A plant body containing arabinan is used as a raw material, and the following steps (a) to (e) are performed to contain 97% by mass or more of L-arabinose and 0.1% by mass or less of D-xylose. A method for producing a synthetic raw material sugar, characterized by obtaining a synthetic raw material sugar.

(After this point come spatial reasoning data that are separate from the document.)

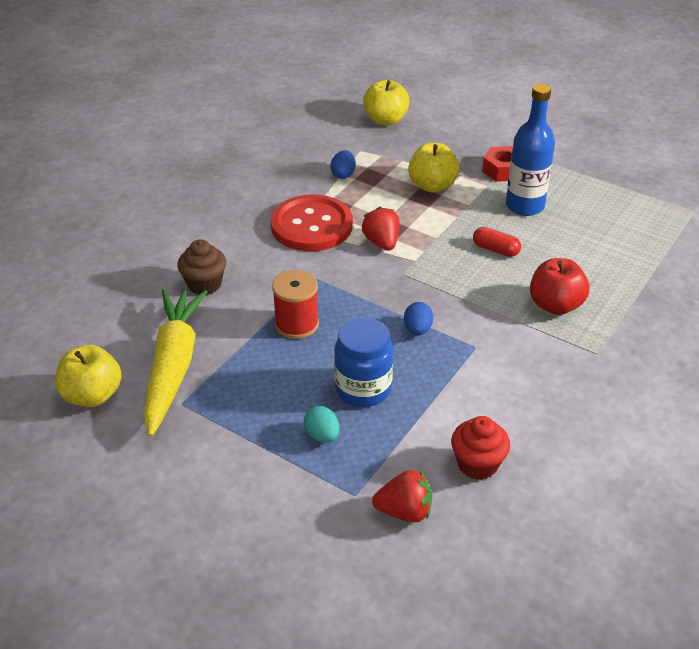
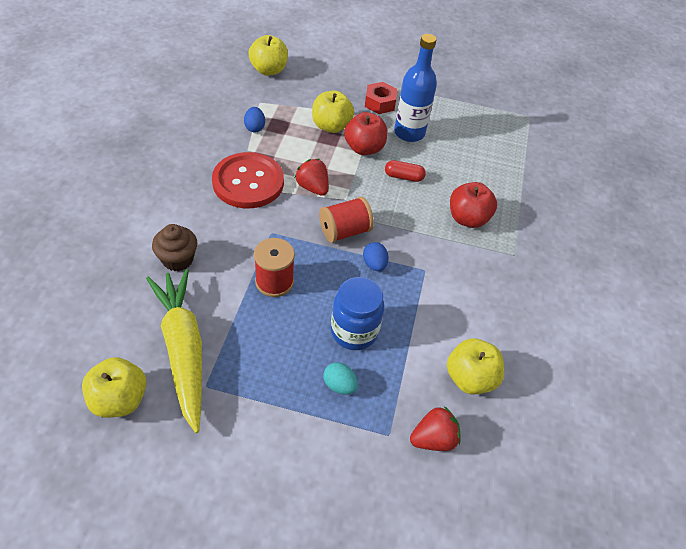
camera: 25 degrees left, 10 degrees up
red cupcake [451,416,510,480] -> yellow apple [447,339,504,394]
none -> red spool [319,197,374,243]
none -> red apple [344,112,387,155]

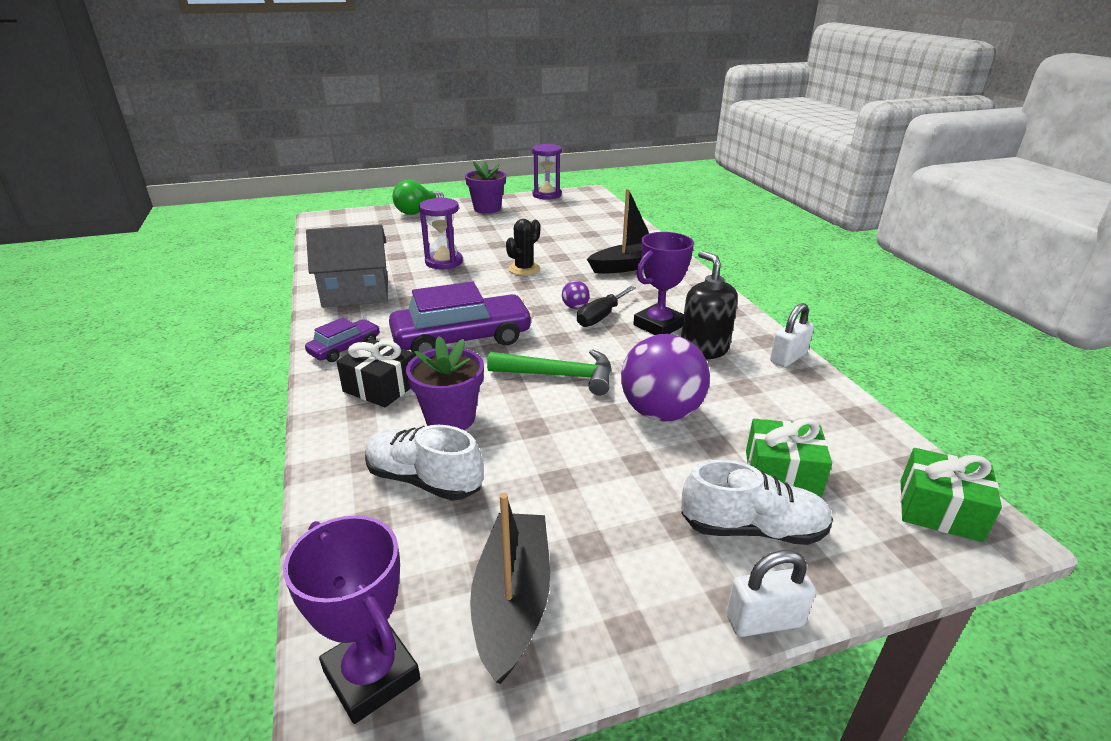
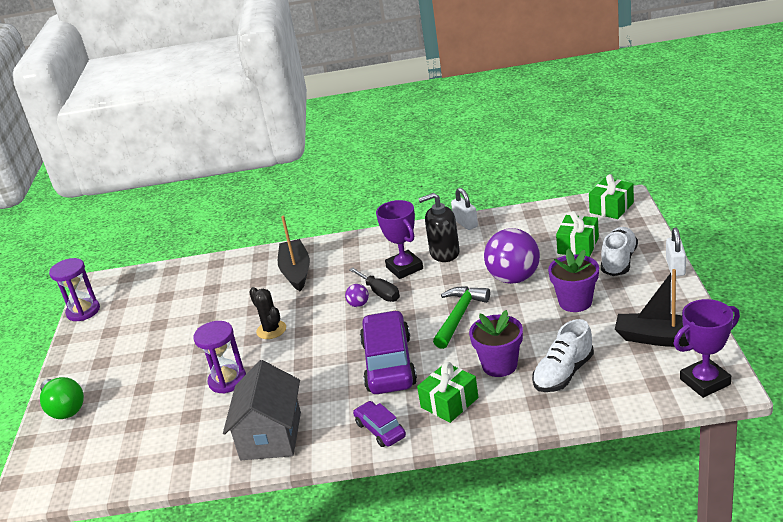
camera: 70 degrees left, 0 degrees up
black gift [336,339,415,408] -> green gift [417,362,478,423]
purple flower pot [465,161,506,214] -> purple flower pot moved to [548,248,599,312]

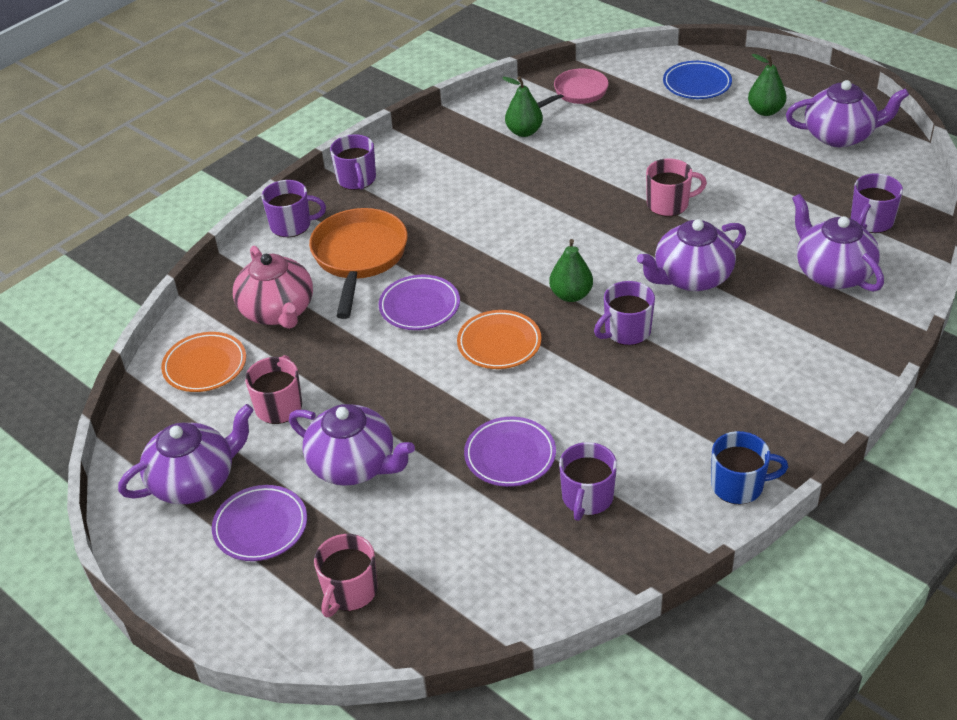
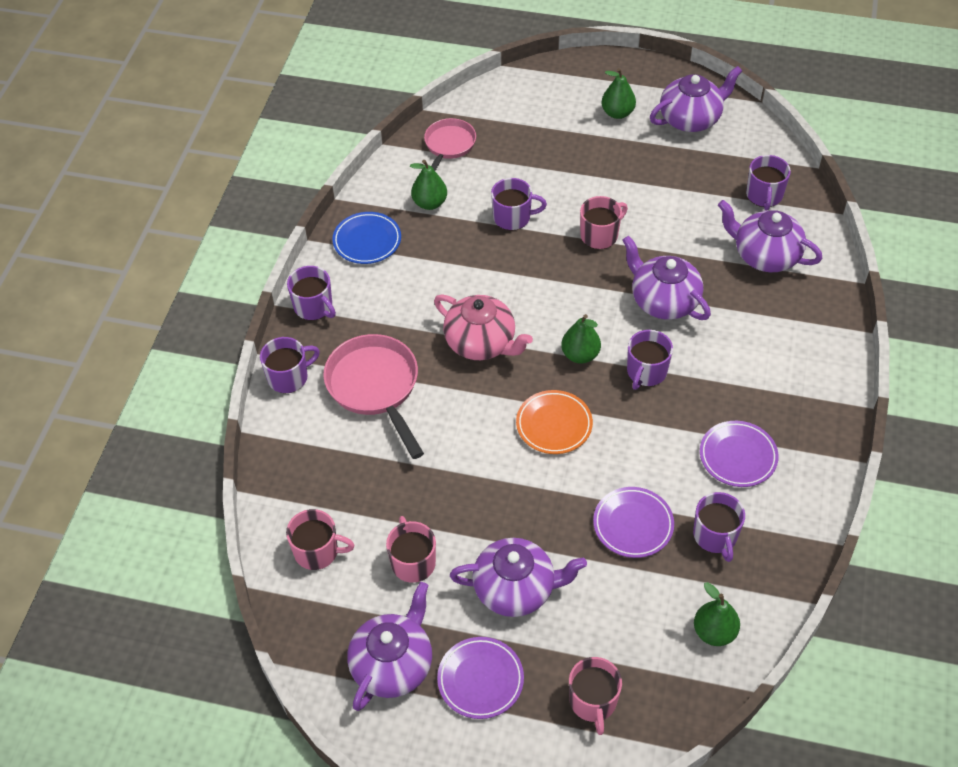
camera: 30 degrees left, 10 degrees up
orange plate [161,332,246,392] -> pink mug [286,509,354,570]
pink teapot [233,246,313,329] -> pink teapot moved to [434,294,533,360]
orange pan [309,208,408,319] -> pink pan [323,334,424,459]
purple plate [379,275,460,330] -> purple plate moved to [700,421,779,487]
purple teapot [637,219,746,291] -> purple teapot turned 105 degrees clockwise [623,236,711,320]
blue plate [663,61,732,99] -> blue plate moved to [332,212,401,264]
blue mug [711,431,788,504] -> none
none -> purple mug [491,178,547,231]
none -> green pear [694,582,740,646]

(a) hydrolysis by acid or enzyme, (b) removal of monosaccharides other than L-arabinose, (c) deproteinization and / or depolysaccharide, (d) desalting, (e) crystallization   The method for producing a sugar for a synthetic raw material according to claim 1, wherein the purification step for obtaining the synthetic raw material sugar from the raw material does not include a purification step by chromatography or a purification step by two or more crystallization operations. .   The method for producing a sugar for synthetic raw material according to claim 1 or 2, wherein the plant containing arabinan is at least one selected from the group consisting of beet pulp, beet fiber, apple koji, apple fiber, and citrus koji. The sugar for synthetic raw materials obtained by the manufacturing method in any one of Claims 1-3.